---------- Input

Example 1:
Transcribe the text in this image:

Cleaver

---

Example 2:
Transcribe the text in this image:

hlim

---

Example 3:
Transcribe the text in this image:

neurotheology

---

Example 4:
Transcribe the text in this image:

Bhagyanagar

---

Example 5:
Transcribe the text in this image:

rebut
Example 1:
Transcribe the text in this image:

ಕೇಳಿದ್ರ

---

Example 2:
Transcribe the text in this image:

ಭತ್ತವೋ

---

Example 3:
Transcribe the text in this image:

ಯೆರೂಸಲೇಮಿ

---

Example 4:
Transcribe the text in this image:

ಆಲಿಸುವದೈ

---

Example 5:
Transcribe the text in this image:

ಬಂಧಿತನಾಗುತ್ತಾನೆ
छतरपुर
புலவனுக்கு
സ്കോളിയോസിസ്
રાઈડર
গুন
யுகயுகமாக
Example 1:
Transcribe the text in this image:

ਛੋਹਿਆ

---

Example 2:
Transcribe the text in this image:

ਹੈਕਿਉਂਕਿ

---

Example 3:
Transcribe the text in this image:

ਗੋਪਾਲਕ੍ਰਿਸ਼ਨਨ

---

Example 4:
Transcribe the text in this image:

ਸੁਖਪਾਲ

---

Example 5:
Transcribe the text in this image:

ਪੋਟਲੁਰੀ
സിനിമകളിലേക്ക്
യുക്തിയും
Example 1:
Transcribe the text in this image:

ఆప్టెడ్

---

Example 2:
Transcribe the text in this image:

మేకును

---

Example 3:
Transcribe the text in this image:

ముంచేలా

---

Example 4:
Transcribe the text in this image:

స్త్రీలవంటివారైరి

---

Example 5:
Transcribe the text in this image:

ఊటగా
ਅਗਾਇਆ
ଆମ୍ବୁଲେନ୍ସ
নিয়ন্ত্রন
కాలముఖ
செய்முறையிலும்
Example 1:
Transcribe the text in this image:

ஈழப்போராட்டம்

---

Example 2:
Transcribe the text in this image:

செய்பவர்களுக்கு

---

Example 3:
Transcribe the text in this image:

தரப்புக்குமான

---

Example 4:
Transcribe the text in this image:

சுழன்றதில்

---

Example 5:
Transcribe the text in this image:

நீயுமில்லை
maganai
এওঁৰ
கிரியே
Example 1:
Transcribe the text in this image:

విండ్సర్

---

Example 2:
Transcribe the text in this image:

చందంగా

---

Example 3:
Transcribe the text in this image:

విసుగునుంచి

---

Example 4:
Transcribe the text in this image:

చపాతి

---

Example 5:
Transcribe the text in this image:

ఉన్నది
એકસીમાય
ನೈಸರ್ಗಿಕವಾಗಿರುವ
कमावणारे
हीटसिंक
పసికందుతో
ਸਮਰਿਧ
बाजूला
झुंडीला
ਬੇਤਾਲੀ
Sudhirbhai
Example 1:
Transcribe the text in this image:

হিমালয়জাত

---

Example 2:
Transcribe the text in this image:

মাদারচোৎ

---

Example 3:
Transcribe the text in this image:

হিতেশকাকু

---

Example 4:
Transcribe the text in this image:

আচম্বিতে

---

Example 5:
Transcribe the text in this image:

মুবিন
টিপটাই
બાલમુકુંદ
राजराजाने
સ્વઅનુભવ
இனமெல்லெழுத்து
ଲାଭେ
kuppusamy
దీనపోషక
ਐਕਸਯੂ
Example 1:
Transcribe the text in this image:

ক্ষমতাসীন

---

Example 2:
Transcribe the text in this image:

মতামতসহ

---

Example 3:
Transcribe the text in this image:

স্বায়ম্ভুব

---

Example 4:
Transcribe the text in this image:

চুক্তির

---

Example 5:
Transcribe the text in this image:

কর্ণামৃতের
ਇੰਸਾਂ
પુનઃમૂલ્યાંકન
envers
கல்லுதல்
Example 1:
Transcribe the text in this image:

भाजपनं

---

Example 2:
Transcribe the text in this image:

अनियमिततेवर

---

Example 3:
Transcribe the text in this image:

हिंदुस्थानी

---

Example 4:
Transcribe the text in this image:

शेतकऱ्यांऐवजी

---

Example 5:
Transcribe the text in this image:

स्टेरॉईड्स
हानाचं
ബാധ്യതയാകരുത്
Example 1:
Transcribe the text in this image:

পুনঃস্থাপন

--------------------

Please give an exact copy of every entry.

Finished task
Example 1:
Transcribe the text in this image:

Cleaver

---

Example 2:
Transcribe the text in this image:

hlim

---

Example 3:
Transcribe the text in this image:

neurotheology

---

Example 4:
Transcribe the text in this image:

Bhagyanagar

---

Example 5:
Transcribe the text in this image:

rebut
Example 1:
Transcribe the text in this image:

ಕೇಳಿದ್ರ

---

Example 2:
Transcribe the text in this image:

ಭತ್ತವೋ

---

Example 3:
Transcribe the text in this image:

ಯೆರೂಸಲೇಮಿ

---

Example 4:
Transcribe the text in this image:

ಆಲಿಸುವದೈ

---

Example 5:
Transcribe the text in this image:

ಬಂಧಿತನಾಗುತ್ತಾನೆ
छतरपुर
புலவனுக்கு
സ്കോളിയോസിസ്
રાઈડર
গুন
யுகயுகமாக
Example 1:
Transcribe the text in this image:

ਛੋਹਿਆ

---

Example 2:
Transcribe the text in this image:

ਹੈਕਿਉਂਕਿ

---

Example 3:
Transcribe the text in this image:

ਗੋਪਾਲਕ੍ਰਿਸ਼ਨਨ

---

Example 4:
Transcribe the text in this image:

ਸੁਖਪਾਲ

---

Example 5:
Transcribe the text in this image:

ਪੋਟਲੁਰੀ
സിനിമകളിലേക്ക്
യുക്തിയും
Example 1:
Transcribe the text in this image:

ఆప్టెడ్

---

Example 2:
Transcribe the text in this image:

మేకును

---

Example 3:
Transcribe the text in this image:

ముంచేలా

---

Example 4:
Transcribe the text in this image:

స్త్రీలవంటివారైరి

---

Example 5:
Transcribe the text in this image:

ఊటగా
ਅਗਾਇਆ
ଆମ୍ବୁଲେନ୍ସ
নিয়ন্ত্রন
కాలముఖ
செய்முறையிலும்
Example 1:
Transcribe the text in this image:

ஈழப்போராட்டம்

---

Example 2:
Transcribe the text in this image:

செய்பவர்களுக்கு

---

Example 3:
Transcribe the text in this image:

தரப்புக்குமான

---

Example 4:
Transcribe the text in this image:

சுழன்றதில்

---

Example 5:
Transcribe the text in this image:

நீயுமில்லை
maganai
এওঁৰ
கிரியே
Example 1:
Transcribe the text in this image:

విండ్సర్

---

Example 2:
Transcribe the text in this image:

చందంగా

---

Example 3:
Transcribe the text in this image:

విసుగునుంచి

---

Example 4:
Transcribe the text in this image:

చపాతి

---

Example 5:
Transcribe the text in this image:

ఉన్నది
એકસીમાય
ನೈಸರ್ಗಿಕವಾಗಿರುವ
कमावणारे
हीटसिंक
పసికందుతో
ਸਮਰਿਧ
बाजूला
झुंडीला
ਬੇਤਾਲੀ
Sudhirbhai
Example 1:
Transcribe the text in this image:

হিমালয়জাত

---

Example 2:
Transcribe the text in this image:

মাদারচোৎ

---

Example 3:
Transcribe the text in this image:

হিতেশকাকু

---

Example 4:
Transcribe the text in this image:

আচম্বিতে

---

Example 5:
Transcribe the text in this image:

মুবিন
টিপটাই
બાલમુકુંદ
राजराजाने
સ્વઅનુભવ
இனமெல்லெழுத்து
ଲାଭେ
kuppusamy
దీనపోషక
ਐਕਸਯੂ
Example 1:
Transcribe the text in this image:

ক্ষমতাসীন

---

Example 2:
Transcribe the text in this image:

মতামতসহ

---

Example 3:
Transcribe the text in this image:

স্বায়ম্ভুব

---

Example 4:
Transcribe the text in this image:

চুক্তির

---

Example 5:
Transcribe the text in this image:

কর্ণামৃতের
ਇੰਸਾਂ
પુનઃમૂલ્યાંકન
envers
கல்லுதல்
Example 1:
Transcribe the text in this image:

भाजपनं

---

Example 2:
Transcribe the text in this image:

अनियमिततेवर

---

Example 3:
Transcribe the text in this image:

हिंदुस्थानी

---

Example 4:
Transcribe the text in this image:

शेतकऱ्यांऐवजी

---

Example 5:
Transcribe the text in this image:

स्टेरॉईड्स
हानाचं
ബാധ്യതയാകരുത്
Example 1:
Transcribe the text in this image:

পুনঃস্থাপন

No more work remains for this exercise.